MİMARİ 18 Ocak 2019
80b OKUNMA     747 PAYLAŞIM

Modern Mimarinin İlk Büyük Yıkımlarından: Pruitt-Igoe Toplu Konut Projesi

ABD'nin Missouri eyaletinin St. Louis şehrinde 1955 yılında büyük umutlarla yapılan kentsel yerleşim projesi Pruitt-Igoe, 1972 yılında büyük hayal kırıklıklarıyla yıkıldı.

pruitt, dünya savaşı kahramanlarından afrikalı-amerikan bir pilotmuş; siyahların bloklarına onun ismi verilmiş. igoe ise beyaz bir parlementer; onun ismi de beyazların yaşayacağı bloklara verilmiş. 

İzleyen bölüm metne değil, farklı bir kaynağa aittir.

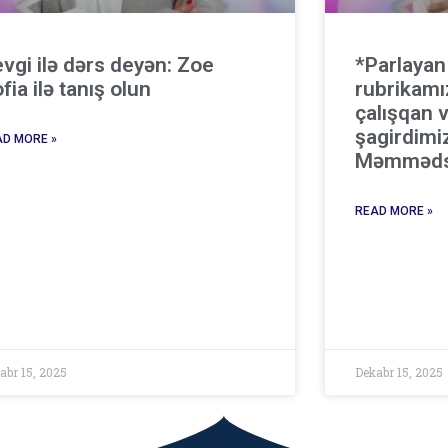
vgi ilə dərs deyən: Zoe
*Parlayan
fia ilə tanış olun
rubrikamı
çalışqan v
şagirdimi
D MORE »
Məmməds
READ MORE »
abr 15, 2025
Dekabr 15, 2025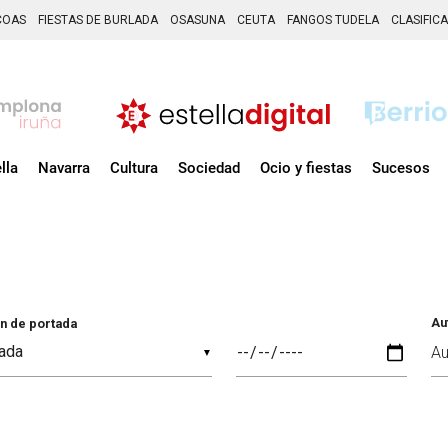
COAS
FIESTAS DE BURLADA
OSASUNA
CEUTA
FANGOS TUDELA
CLASIFIC
lla
Navarra
Cultura
Sociedad
Ocio y fiestas
Sucesos
Au
n de portada
▼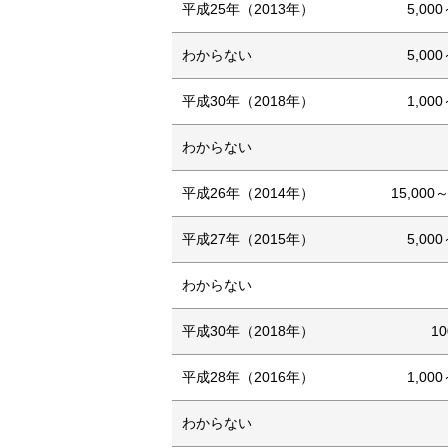
平成25年（2013年）
5,000
わからない
5,000
平成30年（2018年）
1,000
わからない
平成26年（2014年）
15,000～
平成27年（2015年）
5,000
わからない
平成30年（2018年）
1
平成28年（2016年）
1,000
わからない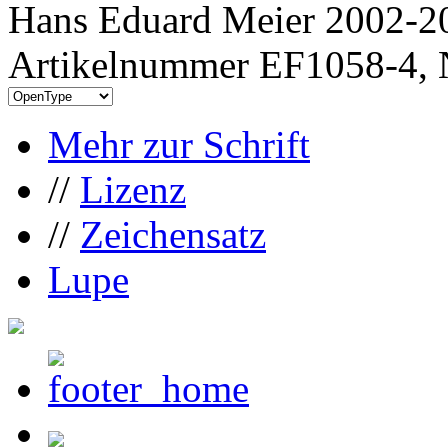
Hans Eduard Meier 2002-20
Artikelnummer EF1058-4, 
Mehr zur Schrift
//
Lizenz
//
Zeichensatz
Lupe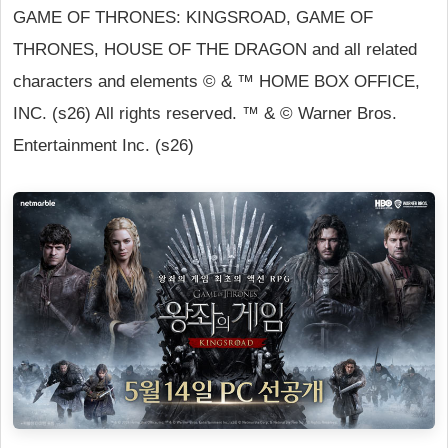
GAME OF THRONES: KINGSROAD, GAME OF
THRONES, HOUSE OF THE DRAGON and all related
characters and elements © & ™ HOME BOX OFFICE,
INC. (s26) All rights reserved. ™ & © Warner Bros.
Entertainment Inc. (s26)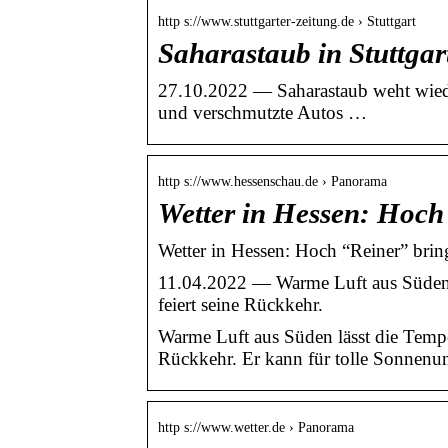
http s://www.stuttgarter-zeitung.de › Stuttgart
Saharastaub in Stuttga
27.10.2022 — Saharastaub weht wieder
und verschmutzte Autos …
http s://www.hessenschau.de › Panorama
Wetter in Hessen: Hoc
Wetter in Hessen: Hoch “Reiner” bri
11.04.2022 — Warme Luft aus Süden l
feiert seine Rückkehr.
Warme Luft aus Süden lässt die Temper
Rückkehr. Er kann für tolle Sonnenunt
http s://www.wetter.de › Panorama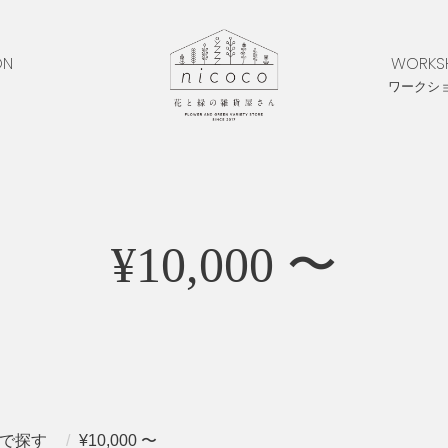
ON
WORKS
ワークシ
¥10,000 〜
で探す
¥10,000 〜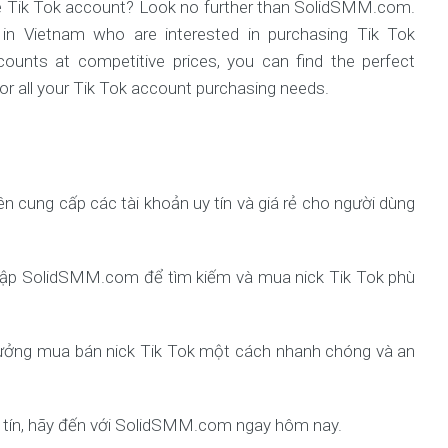
ble Tik Tok account? Look no further than SolidSMM.com.
e in Vietnam who are interested in purchasing Tik Tok
counts at competitive prices, you can find the perfect
r all your Tik Tok account purchasing needs.
n cung cấp các tài khoản uy tín và giá rẻ cho người dùng
y cập SolidSMM.com để tìm kiếm và mua nick Tik Tok phù
tưởng mua bán nick Tik Tok một cách nhanh chóng và an
uy tín, hãy đến với SolidSMM.com ngay hôm nay.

aslında her şey le corbusier'in tarif ettiği gibi yapılmış; sosyal amaçlarla kullanılacak kamusal koridorlar, geniş açıklıklar ama yüksek yoğunluk, toplam 230.000 m2'de 2800 konut. km2'de 50.000 kişi. ülke genelinde sosyal konutların ortalamasından %60 daha fazla para da harcanmış. 


insanlar önceleri çölde bir vahaya da benzetmişler fakat toplumsal açıdan çökmeye başlaması birkaç yıl içinde olmuş. yıkılması da 1972'de bitirildikten 18 yıl sonra. jencks'in "modern mimarlığın ölümü" dediği tarih bu.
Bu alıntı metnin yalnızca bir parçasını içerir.